*GIVEN INFORMATION:*
════════════════════

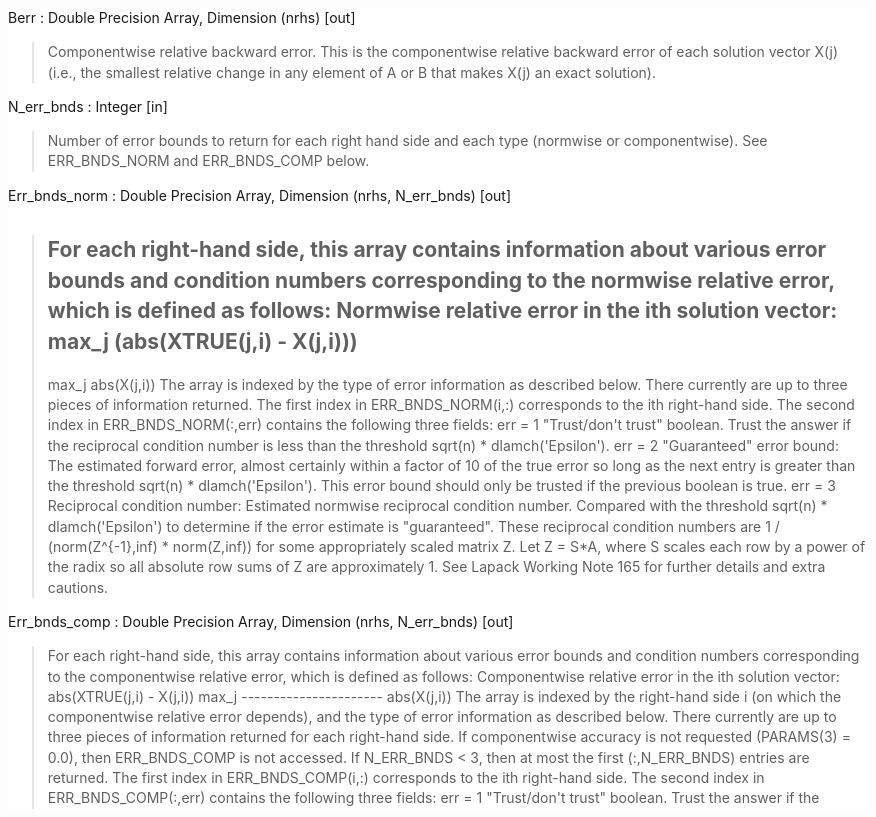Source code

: Berr : Double Precision Array, Dimension (nrhs) [out]
> Componentwise relative backward error.  This is the
> componentwise relative backward error of each solution vector X(j)
> (i.e., the smallest relative change in any element of A or B that
> makes X(j) an exact solution).

N_err_bnds : Integer [in]
> Number of error bounds to return for each right hand side
> and each type (normwise or componentwise).  See ERR_BNDS_NORM and
> ERR_BNDS_COMP below.

Err_bnds_norm : Double Precision Array, Dimension (nrhs, N_err_bnds) [out]
> For each right-hand side, this array contains information about
> various error bounds and condition numbers corresponding to the
> normwise relative error, which is defined as follows:
> Normwise relative error in the ith solution vector:
> max_j (abs(XTRUE(j,i) - X(j,i)))
> ------------------------------
> max_j abs(X(j,i))
> The array is indexed by the type of error information as described
> below. There currently are up to three pieces of information
> returned.
> The first index in ERR_BNDS_NORM(i,:) corresponds to the ith
> right-hand side.
> The second index in ERR_BNDS_NORM(:,err) contains the following
> three fields:
> err = 1 "Trust/don't trust" boolean. Trust the answer if the
> reciprocal condition number is less than the threshold
> sqrt(n) * dlamch('Epsilon').
> err = 2 "Guaranteed" error bound: The estimated forward error,
> almost certainly within a factor of 10 of the true error
> so long as the next entry is greater than the threshold
> sqrt(n) * dlamch('Epsilon'). This error bound should only
> be trusted if the previous boolean is true.
> err = 3  Reciprocal condition number: Estimated normwise
> reciprocal condition number.  Compared with the threshold
> sqrt(n) * dlamch('Epsilon') to determine if the error
> estimate is "guaranteed". These reciprocal condition
> numbers are 1 / (norm(Z^{-1},inf) * norm(Z,inf)) for some
> appropriately scaled matrix Z.
> Let Z = S*A, where S scales each row by a power of the
> radix so all absolute row sums of Z are approximately 1.
> See Lapack Working Note 165 for further details and extra
> cautions.

Err_bnds_comp : Double Precision Array, Dimension (nrhs, N_err_bnds) [out]
> For each right-hand side, this array contains information about
> various error bounds and condition numbers corresponding to the
> componentwise relative error, which is defined as follows:
> Componentwise relative error in the ith solution vector:
> abs(XTRUE(j,i) - X(j,i))
> max_j ----------------------
> abs(X(j,i))
> The array is indexed by the right-hand side i (on which the
> componentwise relative error depends), and the type of error
> information as described below. There currently are up to three
> pieces of information returned for each right-hand side. If
> componentwise accuracy is not requested (PARAMS(3) = 0.0), then
> ERR_BNDS_COMP is not accessed.  If N_ERR_BNDS < 3, then at most
> the first (:,N_ERR_BNDS) entries are returned.
> The first index in ERR_BNDS_COMP(i,:) corresponds to the ith
> right-hand side.
> The second index in ERR_BNDS_COMP(:,err) contains the following
> three fields:
> err = 1 "Trust/don't trust" boolean. Trust the answer if the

════════════════════

*THE PROBLEM:* Retype all of the material above without changing a word, and leave the picture out of your copy.

*SOLUTION TO THE PROBLEM:*
Source code

: Berr : Double Precision Array, Dimension (nrhs) [out]
> Componentwise relative backward error.  This is the
> componentwise relative backward error of each solution vector X(j)
> (i.e., the smallest relative change in any element of A or B that
> makes X(j) an exact solution).

N_err_bnds : Integer [in]
> Number of error bounds to return for each right hand side
> and each type (normwise or componentwise).  See ERR_BNDS_NORM and
> ERR_BNDS_COMP below.

Err_bnds_norm : Double Precision Array, Dimension (nrhs, N_err_bnds) [out]
> For each right-hand side, this array contains information about
> various error bounds and condition numbers corresponding to the
> normwise relative error, which is defined as follows:
> Normwise relative error in the ith solution vector:
> max_j (abs(XTRUE(j,i) - X(j,i)))
> ------------------------------
> max_j abs(X(j,i))
> The array is indexed by the type of error information as described
> below. There currently are up to three pieces of information
> returned.
> The first index in ERR_BNDS_NORM(i,:) corresponds to the ith
> right-hand side.
> The second index in ERR_BNDS_NORM(:,err) contains the following
> three fields:
> err = 1 "Trust/don't trust" boolean. Trust the answer if the
> reciprocal condition number is less than the threshold
> sqrt(n) * dlamch('Epsilon').
> err = 2 "Guaranteed" error bound: The estimated forward error,
> almost certainly within a factor of 10 of the true error
> so long as the next entry is greater than the threshold
> sqrt(n) * dlamch('Epsilon'). This error bound should only
> be trusted if the previous boolean is true.
> err = 3  Reciprocal condition number: Estimated normwise
> reciprocal condition number.  Compared with the threshold
> sqrt(n) * dlamch('Epsilon') to determine if the error
> estimate is "guaranteed". These reciprocal condition
> numbers are 1 / (norm(Z^{-1},inf) * norm(Z,inf)) for some
> appropriately scaled matrix Z.
> Let Z = S*A, where S scales each row by a power of the
> radix so all absolute row sums of Z are approximately 1.
> See Lapack Working Note 165 for further details and extra
> cautions.

Err_bnds_comp : Double Precision Array, Dimension (nrhs, N_err_bnds) [out]
> For each right-hand side, this array contains information about
> various error bounds and condition numbers corresponding to the
> componentwise relative error, which is defined as follows:
> Componentwise relative error in the ith solution vector:
> abs(XTRUE(j,i) - X(j,i))
> max_j ----------------------
> abs(X(j,i))
> The array is indexed by the right-hand side i (on which the
> componentwise relative error depends), and the type of error
> information as described below. There currently are up to three
> pieces of information returned for each right-hand side. If
> componentwise accuracy is not requested (PARAMS(3) = 0.0), then
> ERR_BNDS_COMP is not accessed.  If N_ERR_BNDS < 3, then at most
> the first (:,N_ERR_BNDS) entries are returned.
> The first index in ERR_BNDS_COMP(i,:) corresponds to the ith
> right-hand side.
> The second index in ERR_BNDS_COMP(:,err) contains the following
> three fields:
> err = 1 "Trust/don't trust" boolean. Trust the answer if the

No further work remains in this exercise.